Gori, a small town in eastern Georgia that became the epicentre for the 2008 Russia-Georgia war, is celebrating Okonoba, the day of the icon believed to be Gori’s patron.
This holiday is a big deal for the Gori population as they believed the ancient icon miraculously returned home after it went missing when an armed conflict broke out in Georgia’s breakaway Tskhinvali (South Ossetia) region in the 90s.
Okoni Triptych, a unique and precious 11th century icon was lost in the 90s but miraculously reappeared at Christie’s, the world’s largest art business and a fine arts auction house in 2001. The initial price of the icon was $2 million USD and it was presented at Christie’s in Geneva, Switzerland by a Russian citizen.

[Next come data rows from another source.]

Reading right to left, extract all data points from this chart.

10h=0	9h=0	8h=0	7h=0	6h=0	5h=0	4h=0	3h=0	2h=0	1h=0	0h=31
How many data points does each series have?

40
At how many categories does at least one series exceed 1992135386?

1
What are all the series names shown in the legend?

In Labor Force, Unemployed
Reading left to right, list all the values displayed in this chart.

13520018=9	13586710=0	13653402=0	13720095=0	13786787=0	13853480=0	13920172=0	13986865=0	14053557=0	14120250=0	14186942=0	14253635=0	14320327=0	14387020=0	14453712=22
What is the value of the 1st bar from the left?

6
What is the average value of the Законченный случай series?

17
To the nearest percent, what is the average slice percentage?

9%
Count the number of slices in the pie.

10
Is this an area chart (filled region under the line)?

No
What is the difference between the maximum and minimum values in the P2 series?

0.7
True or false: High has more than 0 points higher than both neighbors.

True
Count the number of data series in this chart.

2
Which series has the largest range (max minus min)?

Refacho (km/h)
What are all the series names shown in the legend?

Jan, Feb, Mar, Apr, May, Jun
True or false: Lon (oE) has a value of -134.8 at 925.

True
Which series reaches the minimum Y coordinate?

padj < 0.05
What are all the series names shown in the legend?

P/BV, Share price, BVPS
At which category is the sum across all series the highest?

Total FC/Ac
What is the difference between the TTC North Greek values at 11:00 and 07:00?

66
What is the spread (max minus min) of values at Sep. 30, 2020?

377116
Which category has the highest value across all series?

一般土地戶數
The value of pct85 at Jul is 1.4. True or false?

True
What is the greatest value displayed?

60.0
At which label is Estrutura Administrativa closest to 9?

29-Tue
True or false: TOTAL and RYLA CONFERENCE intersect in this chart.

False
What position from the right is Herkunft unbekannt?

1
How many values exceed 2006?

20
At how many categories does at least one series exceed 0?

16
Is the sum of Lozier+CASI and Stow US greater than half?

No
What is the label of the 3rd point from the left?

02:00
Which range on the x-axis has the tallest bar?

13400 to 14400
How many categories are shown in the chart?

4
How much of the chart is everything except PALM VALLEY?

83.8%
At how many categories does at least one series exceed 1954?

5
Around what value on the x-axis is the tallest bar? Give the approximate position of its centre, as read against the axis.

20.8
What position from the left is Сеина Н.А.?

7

After lengthy negotiations between the Georgian and Swiss governments, Christie’s Auction House and the Georgian Orthodox Church, the icon was finally handed to the Georgian side.
Okoni Triptych, 11th century icon, is currently kept at Georgia’s National Museum in Tbilisi.
Scientists believed the three-panelled silver-bound ivory icon featuring Virgin Mary, Jesus Christ and John the Baptist was made in the Byzantine Empire in the 11th century and brought to Georgia as the dowry of Queen Helen, the wife of Georgian King Bagrat IV and the niece of Byzantine Emperor Romanoz Agririos.
The icon was kept in Gori district in a church built upon the order of King Tamar of Georgia until 1924 when it was brought to the Tskhinvali Museum. The icon was stolen and smuggled out of Georgia after the armed conflict broke out in the Tskhinvali region.
Currently, Okoni Triptych is kept among other National Treasury of Georgia at Georgia’s National Museum in Tbilisi while a duplicate was created especially for Gori. Gori locals honour the icon every year on the Sunday following Easter.